Pirelli reveal tyres that will be made available for teams to run at Young Driver Test
Medium and hard compound versions of new-look tyres to be used
By James Galloway
Last Updated: 08/07/13 1:47pm
After the FIA pushed through changes to Formula 1's Sporting Regulations in wake of the multiple blowouts that marred the British GP, Pirelli have been allowed to make unilateral changes to their tyres to improve safety with the first stage of that process at the Nurburgring having seem them revert to Kevlar-belted rears.
The second phase to be rolled out for next race in Hungary will see the tyres revert to 2012 structures, with existing 2013 compounds, and teams will test these tyres for the first time at Silverstone next week.
"We're bringing along five sets tyres with the hard and medium compound, three of the hard and two of the medium, of the 2012 structure which is the tyre we're going to be using going forward this season," Hembery confirmed to Sky Sports News.
"Plus we've got a prototype compound as well, hard compound, we're taking there.
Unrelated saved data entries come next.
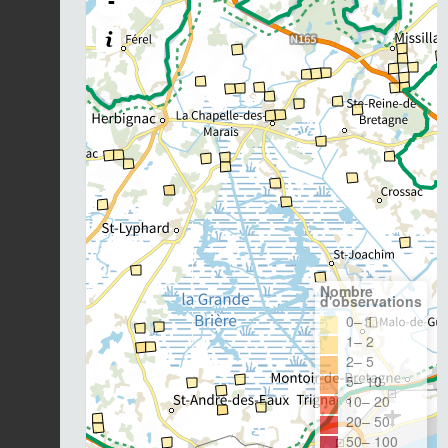
-
Nombre
d'observations
0– 1
1– 2
2– 5
5– 10
10– 20
20– 50
50– 100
So we've set out a schedule for teams to run and hopefully that's what they're going to do."
Although Pirelli are confident they are firmly on the road to resolving the tyre problems which have reared their head at various stages this season, the company still has some uncertainty over their future in the sport with a contract renewal still not signed to carry on as F1's sole tyre supplier next season.
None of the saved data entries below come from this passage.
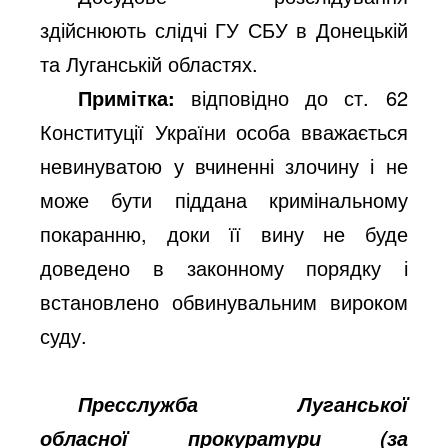
здійснюють слідчі ГУ СБУ в Донецькій
та Луганській областях.
Примітка:
відповідно до ст. 62
Конституції України особа вважається
невинуватою у вчиненні злочину і не
може бути піддана кримінальному
покаранню, доки її вину не буде
доведено в законному порядку і
встановлено обвинувальним вироком
суду.
Пресслужба Луганської
обласної прокуратури (за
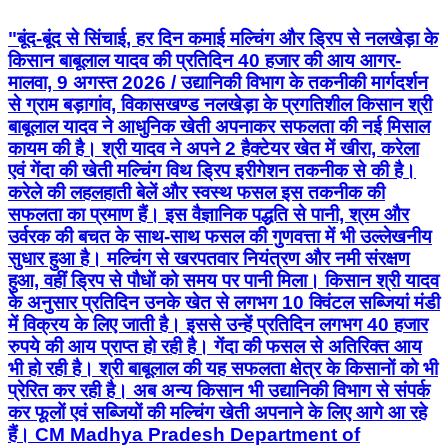
"बूंद-बूंद से सिंचाई, हर दिन कमाई मल्चिंग और ड्रिप से नलखेड़ा के
किसान बाबूलाल यादव की प्रतिदिन 40 हजार की आय आगर-
मालवा, 9 अगस्त 2026 / उद्यानिकी विभाग के तकनीकी मार्गदर्शन
से ग्राम बड़ागांव, विकासखण्ड नलखेड़ा के प्रगतिशील किसान श्री
बाबूलाल यादव ने आधुनिक खेती अपनाकर सफलता की नई मिसाल
कायम की है। श्री यादव ने अपने 2 हैक्टेयर खेत में खीरा, करेला
एवं गेंदा की खेती मल्चिंग विथ ड्रिप इरीगेशन तकनीक से की है।
करेले की लहलहाती बेलें और स्वस्थ फसल इस तकनीक की
सफलता का प्रमाण हैं। इस वैज्ञानिक पद्धति से पानी, श्रम और
उर्वरक की बचत के साथ-साथ फसल की गुणवत्ता में भी उल्लेखनीय
सुधार हुआ है। मल्चिंग से खरपतवार नियंत्रण और नमी संरक्षण
हुआ, वहीं ड्रिप से पौधों को समय पर पानी मिला। किसान श्री यादव
के अनुसार प्रतिदिन उनके खेत से लगभग 10 क्विंटल सब्जियां मंडी
में विक्रय के लिए जाती है। इससे उन्हें प्रतिदिन लगभग 40 हजार
रुपये की आय प्राप्त हो रही है। गेंदा की फसल से अतिरिक्त आय
भी हो रही है। श्री बाबूलाल की यह सफलता क्षेत्र के किसानों को भी
प्रेरित कर रही है। अब अन्य किसान भी उद्यानिकी विभाग से संपर्क
कर फूलों एवं सब्जियों की मल्चिंग खेती अपनाने के लिए आगे आ रहे
हैं। CM Madhya Pradesh Department of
Hembery admits the company do find themselves in an odd situation at the moment and reiterated that there is plenty to do to get ready for the impact of the sport's new engine regulations in 2014.
"We're in a bit of strange situation knowing whether we should be spending millions or not at the moment," Hembery admitted.
"But we're working in good faith at the moment and we need to start seriously getting ready for next year because the cars are dramatically different and a huge challenge for the tyres.
"Lots of torque and that means potentially lots of wheelspin. We need to get on the wet track as well because we need to understand the impact of that power delivery on a wet-handling circuit. So plenty to do."